Sprawdziłem transformatorek na wejściu audio - skutecznie eliminuje szumy, aczkolwiek pojawiają się straty w jakości dźwięku (szczególnie w częstotliwościach poniżej 500Hz)



MARCIN.SLASK - 09 Sie 2008 14:04
Skoro tak, to spróbuj wstawić dzielnik na wejście wzmacniacza np. 3:1 (od strony karty opór 22k, za nim 6,8 do masy). Masz możliwość określenia jakich częstotliwości są szumy?
Kolejna rzecz, czy wejście aux, liniowe i mikrofonowe w karcie masz wyłączone?



W.P. - 09 Sie 2008 14:52
Nie rozumiem jednego Twojego stwierdzenia:

"A no właśnie, zapomniałem o tym wspomnieć - kilka razy tak właśnie podłączyłem (przy czym dość duży prąd idzie po karcie dźwiękowej..)"

O jakim prądzie piszesz, skoro łączysz tylko obwód wejścia wzmacniacza z wyjściem karty.
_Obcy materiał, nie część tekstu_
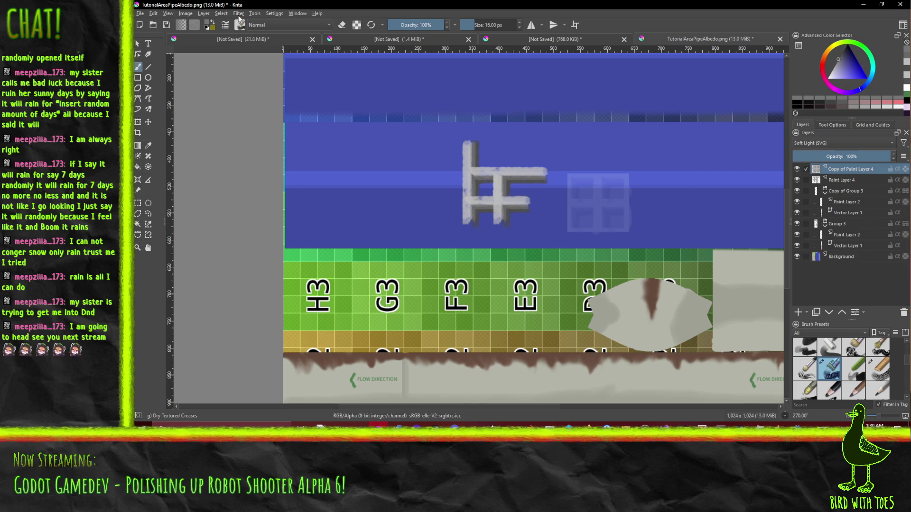
Step: Scale the grate layer to 32 × 34 px with Nearest Neighbour filtering
click(208, 16)
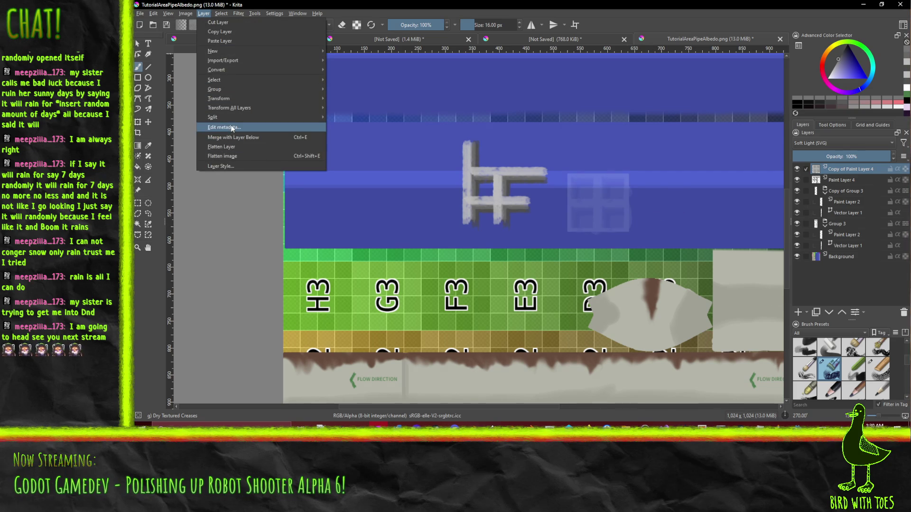
mouse_move(237, 98)
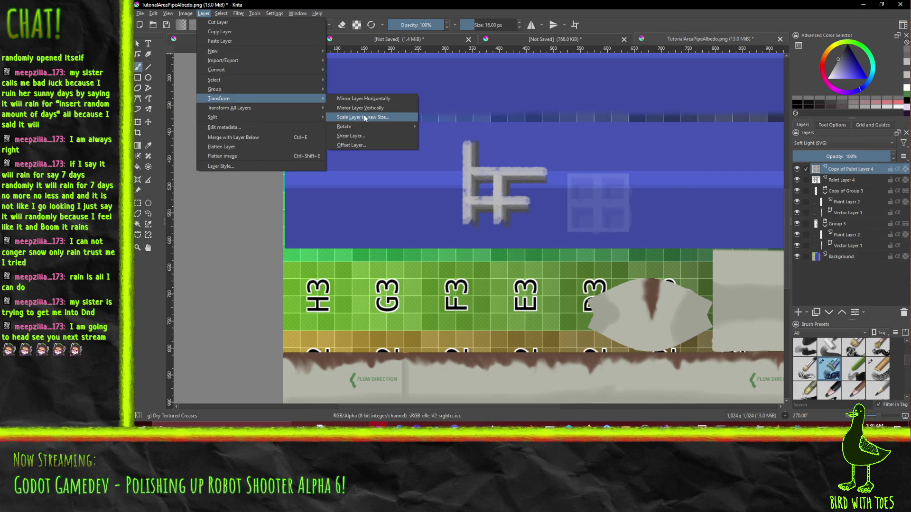
click(385, 116)
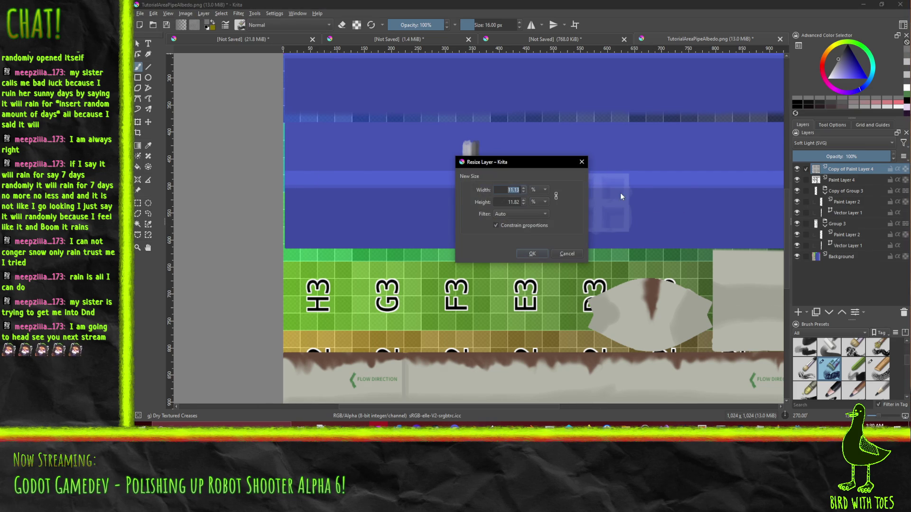
click(547, 192)
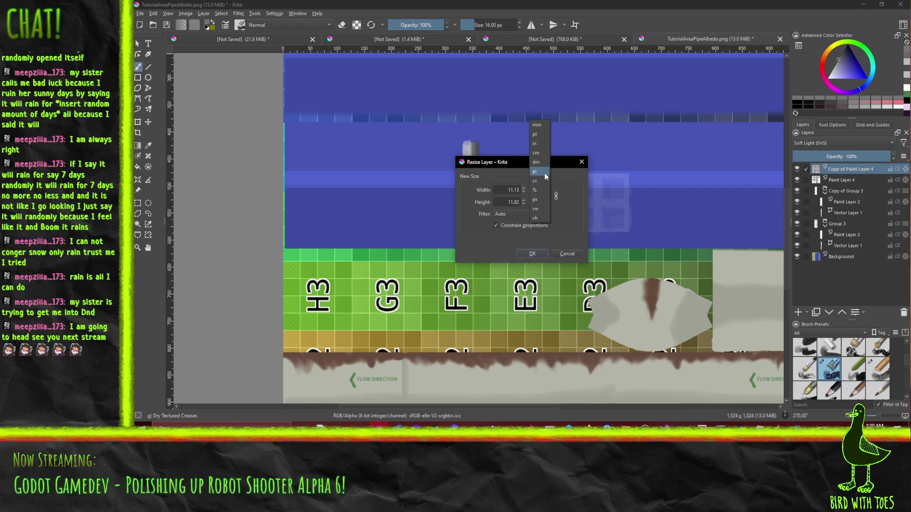
click(545, 171)
click(545, 204)
click(541, 190)
click(541, 192)
click(546, 218)
click(544, 202)
click(546, 230)
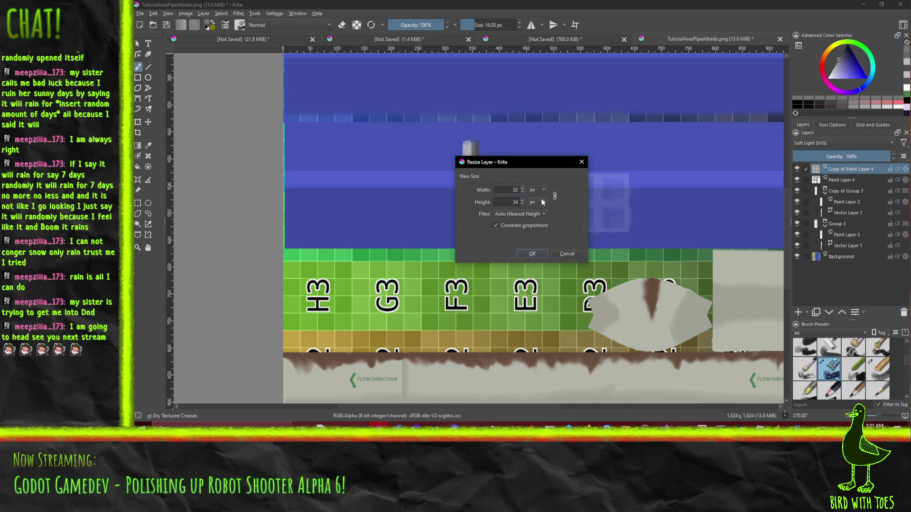
click(531, 255)
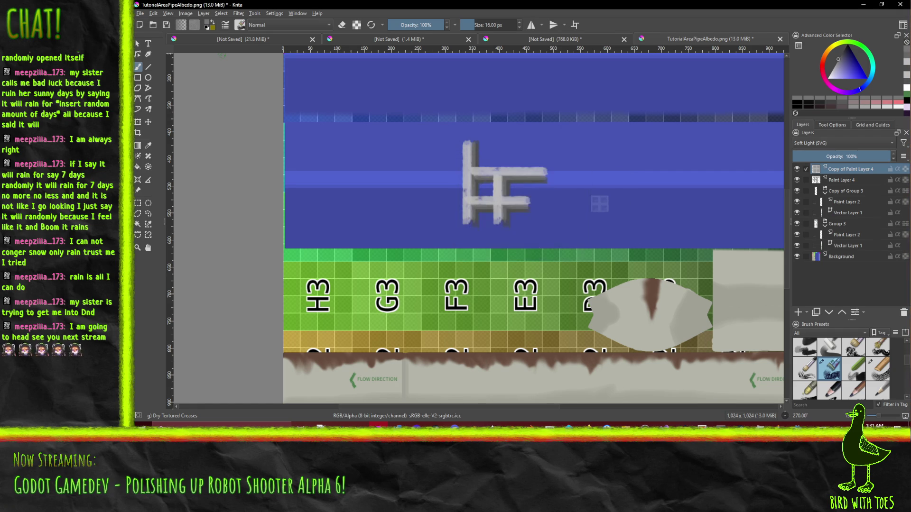
Step: Duplicate the tile and shift the copy right, then undo both changes
scroll(615, 203, up, 3)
Obwód masy jest rozwarty.

A co do transformatora.
Występuje tłumienie dołu pasma bo wraz z obniżaniem częstotliwości maleje impedancja transformatora. To z kolei wymusza wieksze spadki napięcia na impedancji wyjściowej wzmacniacza karty.
Jeśli chcesz się dalej pobawić (a miła to zabawa) to spróbuj pomiędzy wyjscie karty a uzwojenie transformatorka wstawić wtórnik emiterowy.
To tzw transformator impedancji. Wrócą niskie tony.



Dzid_ - 09 Sie 2008 18:13
Właśnie nie - w tym przypadku łączyłem tak: audio sygnał i gnd od karty dźwiękowej oba podłączone normalnie na wejście audio wzmacniacza, a jako zasilanie wzmacniacza tylko 12v. Tak więc prąd płynący linią 12v wraca jedyną drogą jaką jest masa audio od karty dźwiękowej.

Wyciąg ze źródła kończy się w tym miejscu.